-- Records to use follows --
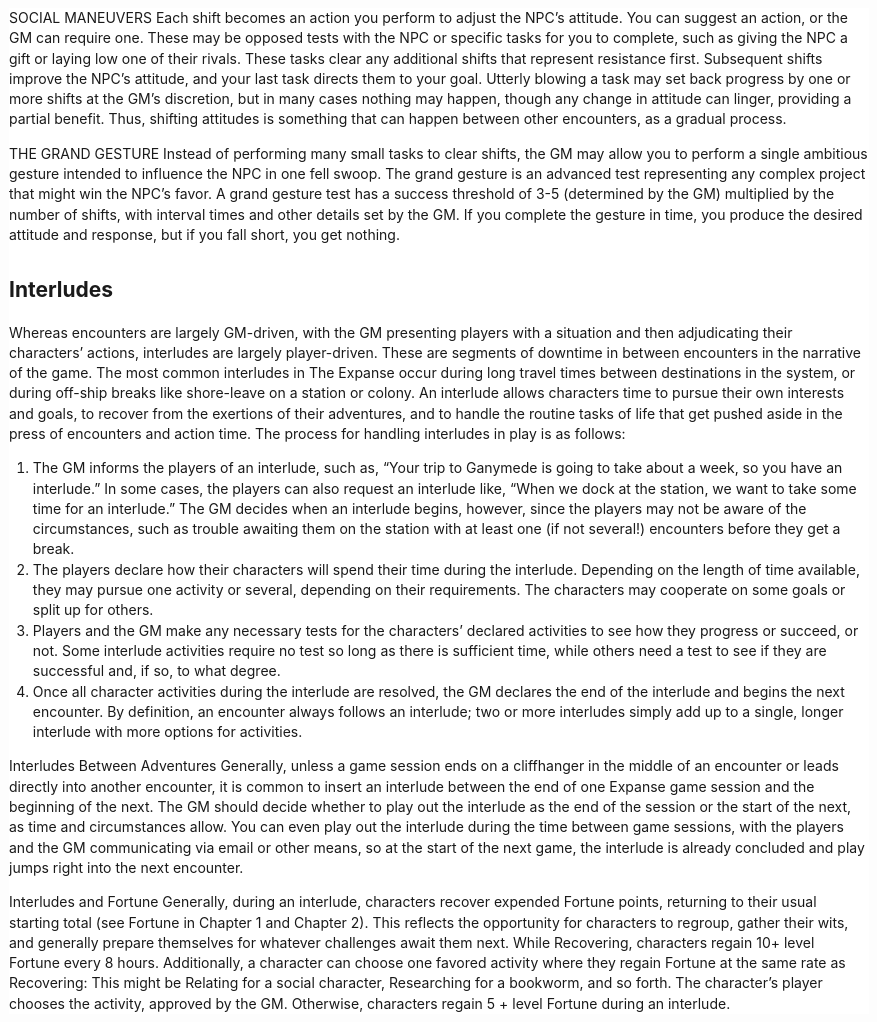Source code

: SOCIAL MANEUVERS
Each shift becomes an action you perform to adjust the NPC’s attitude. You can suggest an action, or the GM can require one. These may be opposed tests with the NPC or specific tasks for you to complete, such as giving the NPC a gift or laying low one of their rivals. These tasks clear any additional shifts that represent resistance first. Subsequent shifts improve the NPC’s attitude, and your last task directs them to your goal. Utterly blowing a task may set back progress by one or more shifts at the GM’s discretion, but in many cases nothing may happen, though any change in attitude can linger, providing a partial benefit. Thus, shifting attitudes is something that can happen between other encounters, as a gradual process.

THE GRAND GESTURE
Instead of performing many small tasks to clear shifts, the GM may allow you to perform a single ambitious gesture intended to influence the NPC in one fell swoop. The grand gesture is an advanced test representing any complex project that might win the NPC’s favor. A grand gesture test has a success threshold of 3-5 (determined by the GM) multiplied by the number of shifts, with interval times and other details set by the GM. If you complete the gesture in time, you produce the desired attitude and response, but if you fall short, you get nothing.

## Interludes
Whereas encounters are largely GM-driven, with the GM presenting players with a situation and then adjudicating their characters’ actions, interludes are largely player-driven. These are segments of downtime in between encounters in the narrative of the game. The most common interludes in The Expanse occur during long travel times between destinations in the system, or during off-ship breaks like shore-leave on a station or colony. An interlude allows characters time to pursue their own interests and goals, to recover from the exertions of their adventures, and to handle the routine tasks of life that get pushed aside in the press of encounters and action time. The process for handling interludes in play is as follows:
1. The GM informs the players of an interlude, such as, “Your trip to Ganymede is going to take about a week, so you have an interlude.” In some cases, the players can also request an interlude like, “When we dock at the station, we want to take some time for an interlude.” The GM decides when an interlude begins, however, since the players may not be aware of the circumstances, such as trouble awaiting them on the station with at least one (if not several!) encounters before they get a break.
2. The players declare how their characters will spend their time during the interlude. Depending on the length of time available, they may pursue one activity or several, depending on their requirements. The characters may cooperate on some goals or split up for others.
3. Players and the GM make any necessary tests for the characters’ declared activities to see how they progress or succeed, or not. Some interlude activities require no test so long as there is sufficient time, while others need a test to see if they are successful and, if so, to what degree.
4. Once all character activities during the interlude are resolved, the GM declares the end of the interlude and begins the next encounter. By definition, an encounter always follows an interlude; two or more interludes simply add up to a single, longer interlude with more options for activities.

Interludes Between Adventures
Generally, unless a game session ends on a cliffhanger in the middle of an encounter or leads directly into another encounter, it is common to insert an interlude between the end of one Expanse game session and the beginning of the next. The GM should decide whether to play out the interlude as the end of the session or the start of the next, as time and circumstances allow. You can even play out the interlude during the time between game sessions, with the players and the GM communicating via email or other means, so at the start of the next game, the interlude is already concluded and play jumps right into the next encounter.

Interludes and Fortune
Generally, during an interlude, characters recover expended Fortune points, returning to their usual starting total (see Fortune in Chapter 1 and Chapter 2). This reflects the opportunity for characters to regroup, gather their wits, and generally prepare themselves for whatever challenges await them next.
While Recovering, characters regain 10+ level Fortune every 8 hours. Additionally, a character can choose one favored activity where they regain Fortune at the same rate as Recovering: This might be Relating for a social character, Researching for a bookworm, and so forth. The character’s player chooses the activity, approved by the GM. Otherwise, characters regain 5 + level Fortune during an interlude.
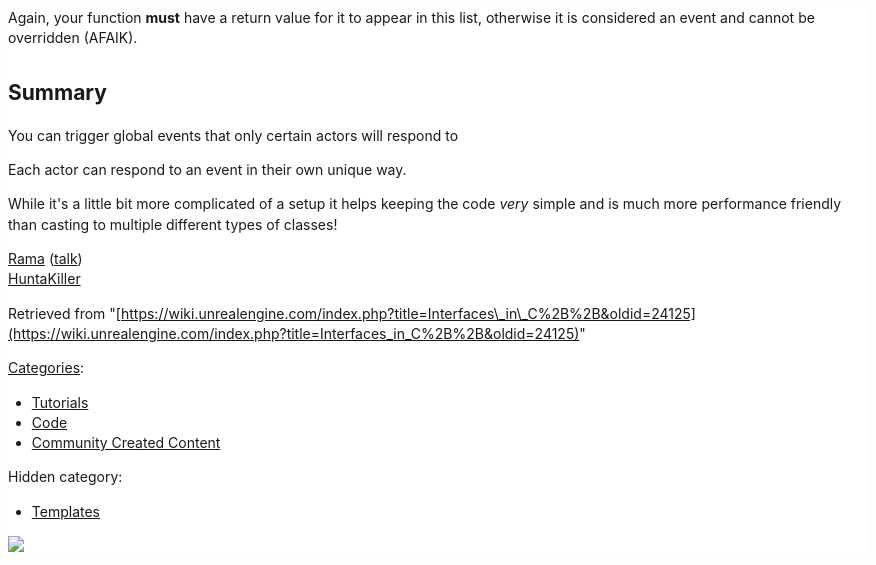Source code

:   
Again, your function **must** have a return value for it to appear in this list, otherwise it is considered an event and cannot be overridden (AFAIK).

Summary
-------

You can trigger global events that only certain actors will respond to  

Each actor can respond to an event in their own unique way.

While it's a little bit more complicated of a setup it helps keeping the code _very_ simple and is much more performance friendly than casting to multiple different types of classes!

[Rama](/User:Rama "User:Rama") ([talk](/User_talk:Rama "User talk:Rama"))  
[HuntaKiller](/User:HuntaKiller "User:HuntaKiller")

Retrieved from "[https://wiki.unrealengine.com/index.php?title=Interfaces\_in\_C%2B%2B&oldid=24125](https://wiki.unrealengine.com/index.php?title=Interfaces_in_C%2B%2B&oldid=24125)"

[Categories](/Special:Categories "Special:Categories"):

*   [Tutorials](/Category:Tutorials "Category:Tutorials")
*   [Code](/Category:Code "Category:Code")
*   [Community Created Content](/Category:Community_Created_Content "Category:Community Created Content")

Hidden category:

*   [Templates](/Category:Templates "Category:Templates")

  ![](https://tracking.unrealengine.com/track.png)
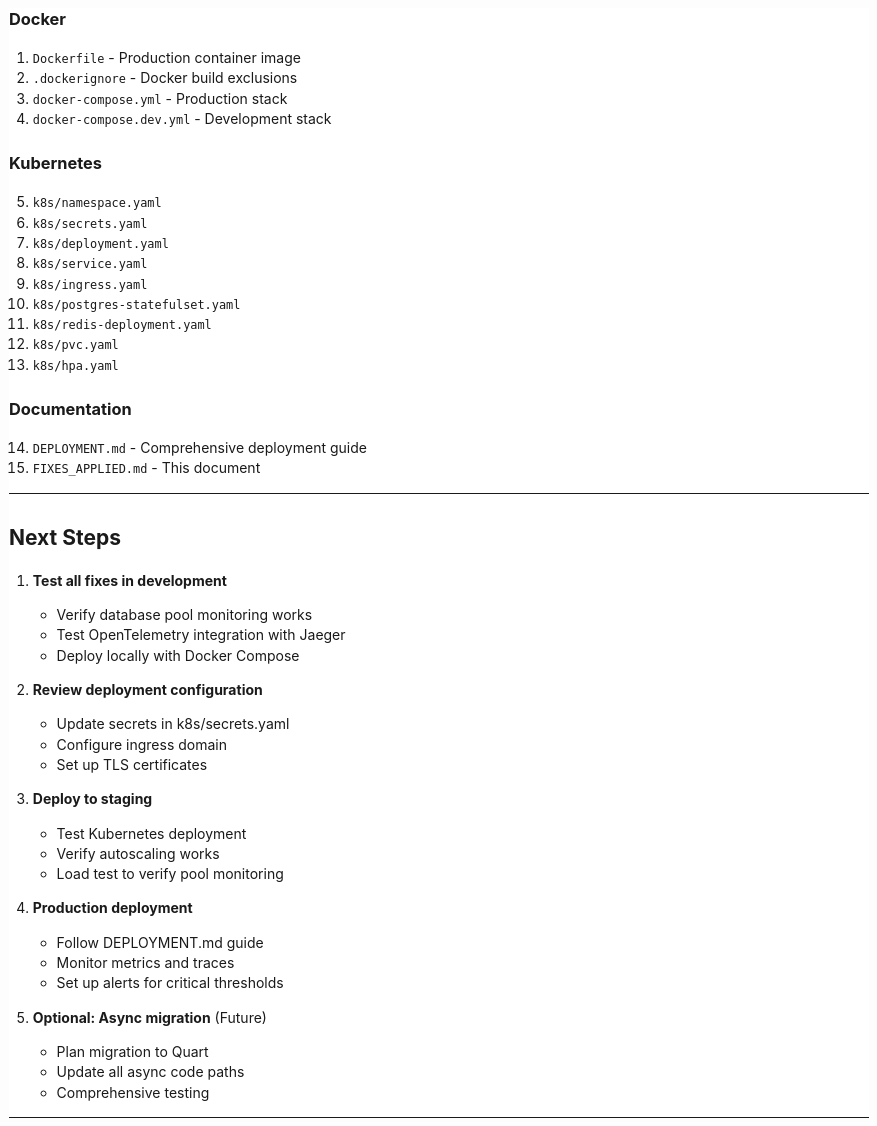 ### Docker
1. `Dockerfile` - Production container image
2. `.dockerignore` - Docker build exclusions
3. `docker-compose.yml` - Production stack
4. `docker-compose.dev.yml` - Development stack

### Kubernetes
5. `k8s/namespace.yaml`
6. `k8s/secrets.yaml`
7. `k8s/deployment.yaml`
8. `k8s/service.yaml`
9. `k8s/ingress.yaml`
10. `k8s/postgres-statefulset.yaml`
11. `k8s/redis-deployment.yaml`
12. `k8s/pvc.yaml`
13. `k8s/hpa.yaml`

### Documentation
14. `DEPLOYMENT.md` - Comprehensive deployment guide
15. `FIXES_APPLIED.md` - This document

---

## Next Steps

1. **Test all fixes in development**
   - Verify database pool monitoring works
   - Test OpenTelemetry integration with Jaeger
   - Deploy locally with Docker Compose

2. **Review deployment configuration**
   - Update secrets in k8s/secrets.yaml
   - Configure ingress domain
   - Set up TLS certificates

3. **Deploy to staging**
   - Test Kubernetes deployment
   - Verify autoscaling works
   - Load test to verify pool monitoring

4. **Production deployment**
   - Follow DEPLOYMENT.md guide
   - Monitor metrics and traces
   - Set up alerts for critical thresholds

5. **Optional: Async migration** (Future)
   - Plan migration to Quart
   - Update all async code paths
   - Comprehensive testing

---

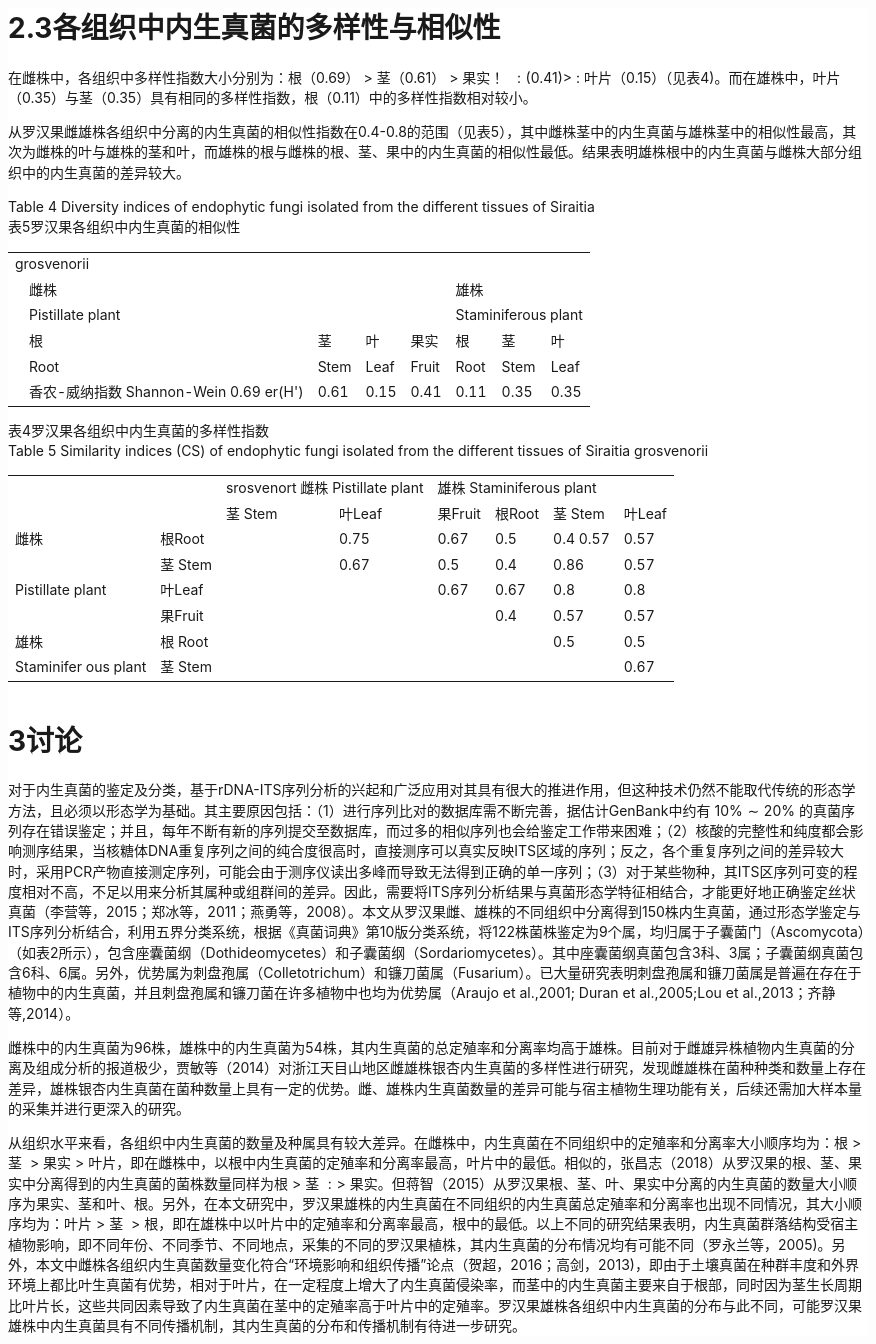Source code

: # 2.3各组织中内生真菌的多样性与相似性

在雌株中，各组织中多样性指数大小分别为：根（0.69） $>$ 茎（0.61） $>$ 果实！ $\ : ( 0 . 4 1 ) > \ :$ 叶片（0.15）（见表4)。而在雄株中，叶片（0.35）与茎（0.35）具有相同的多样性指数，根（0.11）中的多样性指数相对较小。

从罗汉果雌雄株各组织中分离的内生真菌的相似性指数在0.4-0.8的范围（见表5），其中雌株茎中的内生真菌与雄株茎中的相似性最高，其次为雌株的叶与雄株的茎和叶，而雄株的根与雌株的根、茎、果中的内生真菌的相似性最低。结果表明雄株根中的内生真菌与雌株大部分组织中的内生真菌的差异较大。

Table 4 Diversity indices of endophytic fungi isolated from the different tissues of Siraitia   
表5罗汉果各组织中内生真菌的相似性  

<html><body><table><tr><td colspan="7">grosvenorii</td></tr><tr><td rowspan="5"></td><td colspan="4">雌株</td><td colspan="3">雄株</td></tr><tr><td colspan="4">Pistillate plant</td><td colspan="3">Staminiferous plant</td></tr><tr><td>根</td><td>茎</td><td>叶</td><td>果实</td><td>根</td><td>茎</td><td>叶</td></tr><tr><td>Root</td><td>Stem</td><td>Leaf</td><td>Fruit</td><td>Root</td><td>Stem</td><td>Leaf</td></tr><tr><td>香农-威纳指数 Shannon-Wein 0.69 er(H')</td><td>0.61</td><td>0.15</td><td>0.41</td><td>0.11</td><td>0.35</td><td>0.35</td></tr></table></body></html>

表4罗汉果各组织中内生真菌的多样性指数  
Table 5 Similarity indices (CS) of endophytic fungi isolated from the different tissues of Siraitia grosvenorii   

<html><body><table><tr><td colspan="2"></td><td colspan="2">srosvenort 雌株 Pistillate plant</td><td colspan="4">雄株 Staminiferous plant</td></tr><tr><td></td><td></td><td>茎 Stem</td><td>叶Leaf</td><td>果Fruit</td><td>根Root</td><td>茎 Stem</td><td>叶Leaf</td></tr><tr><td rowspan="2">雌株</td><td>根Root</td><td></td><td>0.75</td><td>0.67</td><td>0.5</td><td>0.4 0.57</td><td>0.57</td></tr><tr><td>茎 Stem</td><td></td><td>0.67</td><td>0.5</td><td>0.4</td><td>0.86</td><td>0.57</td></tr><tr><td>Pistillate plant</td><td>叶Leaf</td><td></td><td></td><td>0.67</td><td>0.67</td><td>0.8</td><td>0.8</td></tr><tr><td></td><td>果Fruit</td><td></td><td></td><td></td><td>0.4</td><td>0.57</td><td>0.57</td></tr><tr><td>雄株</td><td>根 Root</td><td></td><td></td><td></td><td></td><td>0.5</td><td>0.5</td></tr><tr><td>Staminifer ous plant</td><td>茎 Stem</td><td></td><td></td><td></td><td></td><td></td><td>0.67</td></tr></table></body></html>

# 3讨论

对于内生真菌的鉴定及分类，基于rDNA-ITS序列分析的兴起和广泛应用对其具有很大的推进作用，但这种技术仍然不能取代传统的形态学方法，且必须以形态学为基础。其主要原因包括：（1）进行序列比对的数据库需不断完善，据估计GenBank中约有 $1 0 \% \sim 2 0 \%$ 的真菌序列存在错误鉴定；并且，每年不断有新的序列提交至数据库，而过多的相似序列也会给鉴定工作带来困难；（2）核酸的完整性和纯度都会影响测序结果，当核糖体DNA重复序列之间的纯合度很高时，直接测序可以真实反映ITS区域的序列；反之，各个重复序列之间的差异较大时，采用PCR产物直接测定序列，可能会由于测序仪读出多峰而导致无法得到正确的单一序列；（3）对于某些物种，其ITS区序列可变的程度相对不高，不足以用来分析其属种或组群间的差异。因此，需要将ITS序列分析结果与真菌形态学特征相结合，才能更好地正确鉴定丝状真菌（李营等，2015；郑冰等，2011；燕勇等，2008）。本文从罗汉果雌、雄株的不同组织中分离得到150株内生真菌，通过形态学鉴定与ITS序列分析结合，利用五界分类系统，根据《真菌词典》第10版分类系统，将122株菌株鉴定为9个属，均归属于子囊菌门（Ascomycota）（如表2所示），包含座囊菌纲（Dothideomycetes）和子囊菌纲（Sordariomycetes）。其中座囊菌纲真菌包含3科、3属；子囊菌纲真菌包含6科、6属。另外，优势属为刺盘孢属（Colletotrichum）和镰刀菌属（Fusarium）。已大量研究表明刺盘孢属和镰刀菌属是普遍在存在于植物中的内生真菌，并且刺盘孢属和镰刀菌在许多植物中也均为优势属（Araujo et al.,2001; Duran et al.,2005;Lou et al.,2013；齐静等,2014）。

雌株中的内生真菌为96株，雄株中的内生真菌为54株，其内生真菌的总定殖率和分离率均高于雄株。目前对于雌雄异株植物内生真菌的分离及组成分析的报道极少，贾敏等（2014）对浙江天目山地区雌雄株银杏内生真菌的多样性进行研究，发现雌雄株在菌种种类和数量上存在差异，雄株银杏内生真菌在菌种数量上具有一定的优势。雌、雄株内生真菌数量的差异可能与宿主植物生理功能有关，后续还需加大样本量的采集并进行更深入的研究。

从组织水平来看，各组织中内生真菌的数量及种属具有较大差异。在雌株中，内生真菌在不同组织中的定殖率和分离率大小顺序均为：根 $\mathrm { > }$ 茎 $\ >$ 果实 $\mathrm { > }$ 叶片，即在雌株中，以根中内生真菌的定殖率和分离率最高，叶片中的最低。相似的，张昌志（2018）从罗汉果的根、茎、果实中分离得到的内生真菌的菌株数量同样为根 $>$ 茎 $: >$ 果实。但蒋智（2015）从罗汉果根、茎、叶、果实中分离的内生真菌的数量大小顺序为果实、茎和叶、根。另外，在本文研究中，罗汉果雄株的内生真菌在不同组织的内生真菌总定殖率和分离率也出现不同情况，其大小顺序均为：叶片 $>$ 茎 $\ >$ 根，即在雄株中以叶片中的定殖率和分离率最高，根中的最低。以上不同的研究结果表明，内生真菌群落结构受宿主植物影响，即不同年份、不同季节、不同地点，采集的不同的罗汉果植株，其内生真菌的分布情况均有可能不同（罗永兰等，2005)。另外，本文中雌株各组织内生真菌数量变化符合“环境影响和组织传播”论点（贺超，2016；高剑，2013)，即由于土壤真菌在种群丰度和外界环境上都比叶生真菌有优势，相对于叶片，在一定程度上增大了内生真菌侵染率，而茎中的内生真菌主要来自于根部，同时因为茎生长周期比叶片长，这些共同因素导致了内生真菌在茎中的定殖率高于叶片中的定殖率。罗汉果雄株各组织中内生真菌的分布与此不同，可能罗汉果雄株中内生真菌具有不同传播机制，其内生真菌的分布和传播机制有待进一步研究。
-- Records to use concluded --
Task brief:
Say how many lines in the entries include the word "guide", with no text around the number.

Expected output:
2